____ Input data

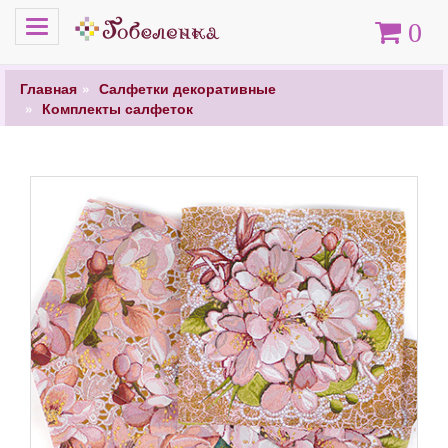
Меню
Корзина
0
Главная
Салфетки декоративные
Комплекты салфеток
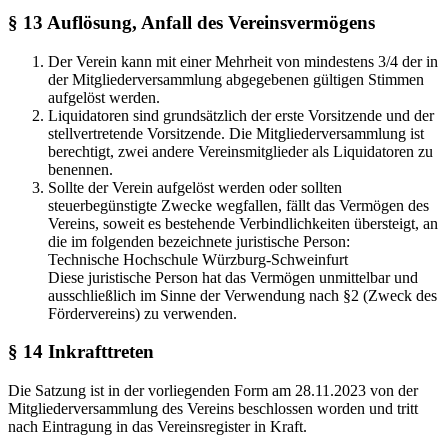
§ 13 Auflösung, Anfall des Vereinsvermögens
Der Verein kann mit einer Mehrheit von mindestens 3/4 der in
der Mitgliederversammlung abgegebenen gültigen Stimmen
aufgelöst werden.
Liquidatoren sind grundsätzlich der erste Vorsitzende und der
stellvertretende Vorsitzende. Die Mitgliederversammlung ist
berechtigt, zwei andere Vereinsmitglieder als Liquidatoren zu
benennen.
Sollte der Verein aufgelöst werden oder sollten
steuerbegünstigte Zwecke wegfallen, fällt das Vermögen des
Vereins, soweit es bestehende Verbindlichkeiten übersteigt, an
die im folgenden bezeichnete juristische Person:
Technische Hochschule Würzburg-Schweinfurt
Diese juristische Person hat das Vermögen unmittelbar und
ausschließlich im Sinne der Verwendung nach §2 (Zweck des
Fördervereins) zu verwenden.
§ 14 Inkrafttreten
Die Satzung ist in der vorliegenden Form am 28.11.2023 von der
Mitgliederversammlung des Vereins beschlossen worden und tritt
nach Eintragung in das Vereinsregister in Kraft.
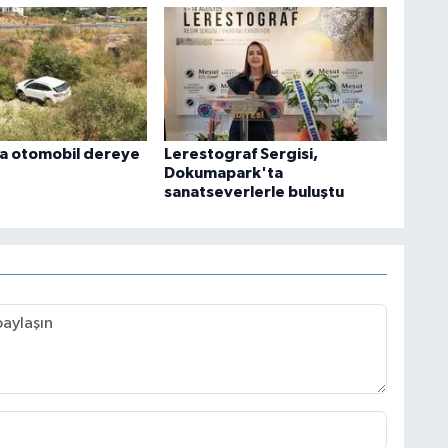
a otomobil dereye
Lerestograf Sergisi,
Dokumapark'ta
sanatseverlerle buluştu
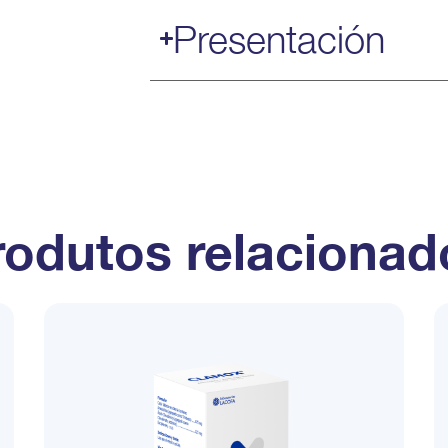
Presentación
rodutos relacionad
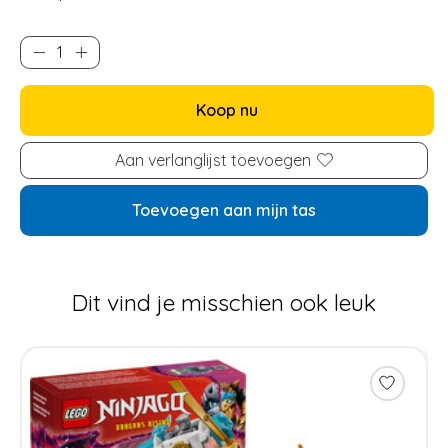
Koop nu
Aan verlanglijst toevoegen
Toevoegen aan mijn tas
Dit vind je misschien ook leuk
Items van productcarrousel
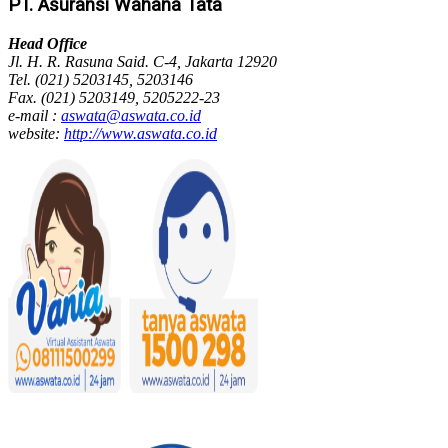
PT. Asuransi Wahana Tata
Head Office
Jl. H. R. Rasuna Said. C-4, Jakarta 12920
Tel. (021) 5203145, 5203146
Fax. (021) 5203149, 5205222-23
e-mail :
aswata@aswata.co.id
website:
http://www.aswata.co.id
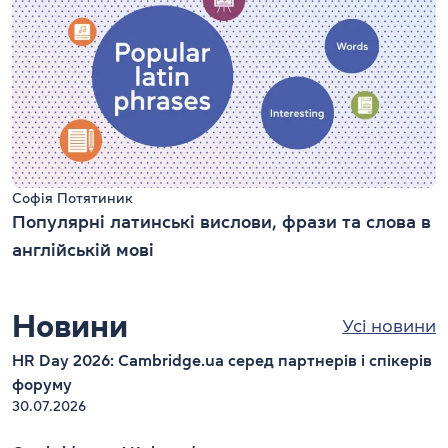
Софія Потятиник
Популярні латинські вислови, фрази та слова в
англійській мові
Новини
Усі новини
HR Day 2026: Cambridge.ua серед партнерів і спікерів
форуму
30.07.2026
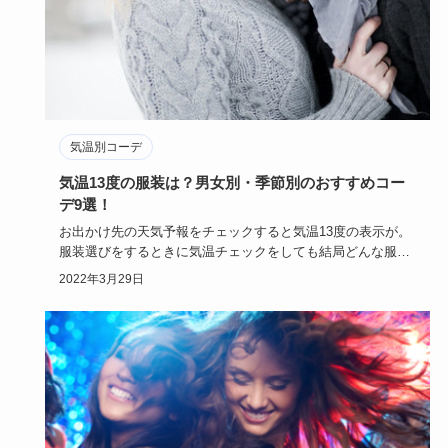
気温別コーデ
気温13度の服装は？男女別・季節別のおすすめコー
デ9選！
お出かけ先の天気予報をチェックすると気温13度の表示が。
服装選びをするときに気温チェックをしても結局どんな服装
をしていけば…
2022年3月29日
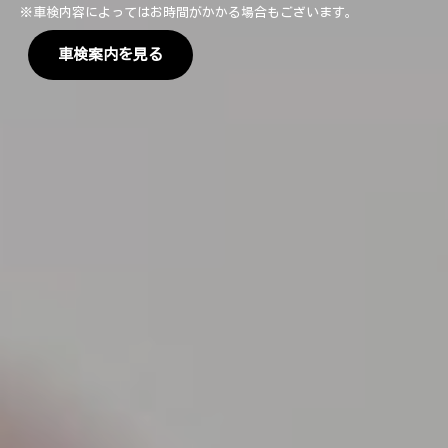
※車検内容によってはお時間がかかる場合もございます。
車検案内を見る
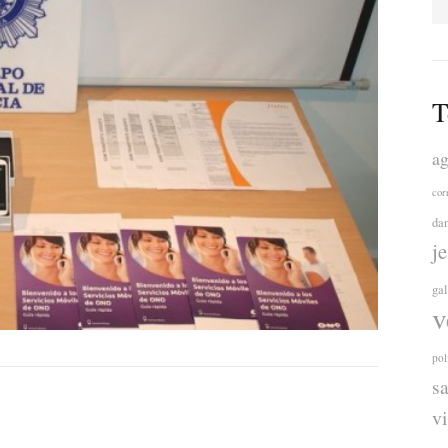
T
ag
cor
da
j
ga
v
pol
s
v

________
____ Input data

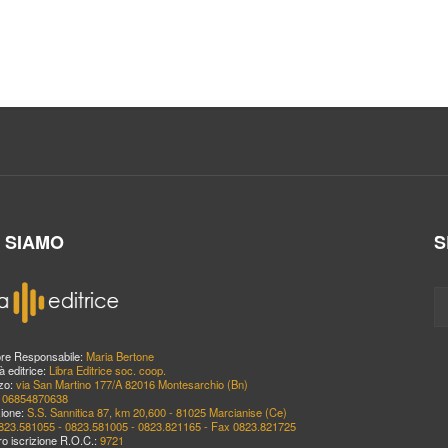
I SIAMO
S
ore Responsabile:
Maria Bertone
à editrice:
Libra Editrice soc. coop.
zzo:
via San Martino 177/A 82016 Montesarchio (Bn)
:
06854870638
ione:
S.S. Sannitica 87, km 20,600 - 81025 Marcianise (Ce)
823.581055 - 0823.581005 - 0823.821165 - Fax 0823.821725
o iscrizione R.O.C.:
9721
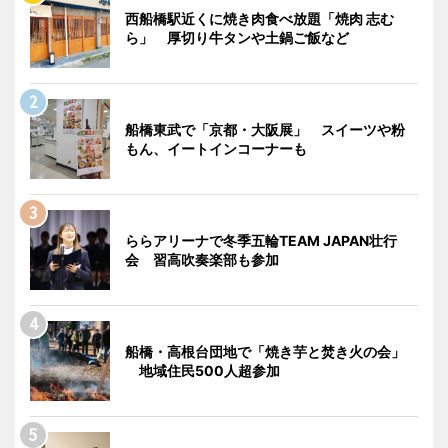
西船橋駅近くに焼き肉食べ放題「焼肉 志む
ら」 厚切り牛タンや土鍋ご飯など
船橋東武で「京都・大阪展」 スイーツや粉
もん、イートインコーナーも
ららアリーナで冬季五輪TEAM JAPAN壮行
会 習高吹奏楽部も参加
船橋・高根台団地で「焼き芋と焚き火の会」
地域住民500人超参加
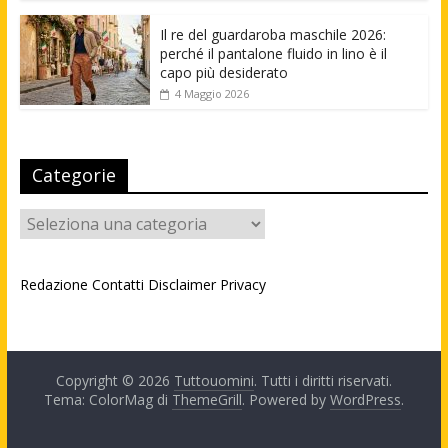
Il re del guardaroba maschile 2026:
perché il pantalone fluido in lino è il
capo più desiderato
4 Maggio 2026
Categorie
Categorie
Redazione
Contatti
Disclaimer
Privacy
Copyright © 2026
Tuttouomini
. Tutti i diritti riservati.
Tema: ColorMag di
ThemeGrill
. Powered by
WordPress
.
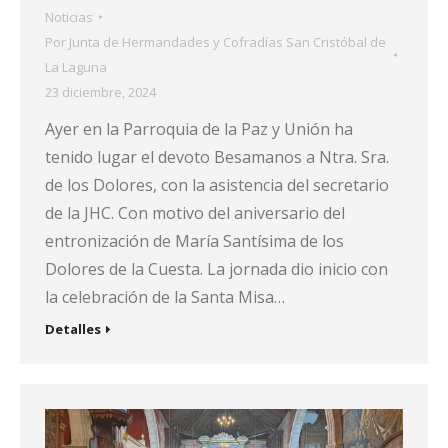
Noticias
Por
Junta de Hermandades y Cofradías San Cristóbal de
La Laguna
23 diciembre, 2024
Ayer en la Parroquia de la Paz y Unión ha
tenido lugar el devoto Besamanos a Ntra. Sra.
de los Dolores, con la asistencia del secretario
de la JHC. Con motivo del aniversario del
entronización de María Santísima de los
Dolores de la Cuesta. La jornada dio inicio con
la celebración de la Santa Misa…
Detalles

________

## Work instructions:
All lines with the word "juristische" must be located in the data and copied.

## Problem solution:
die im folgenden bezeichnete juristische Person:
Diese juristische Person hat das Vermögen unmittelbar und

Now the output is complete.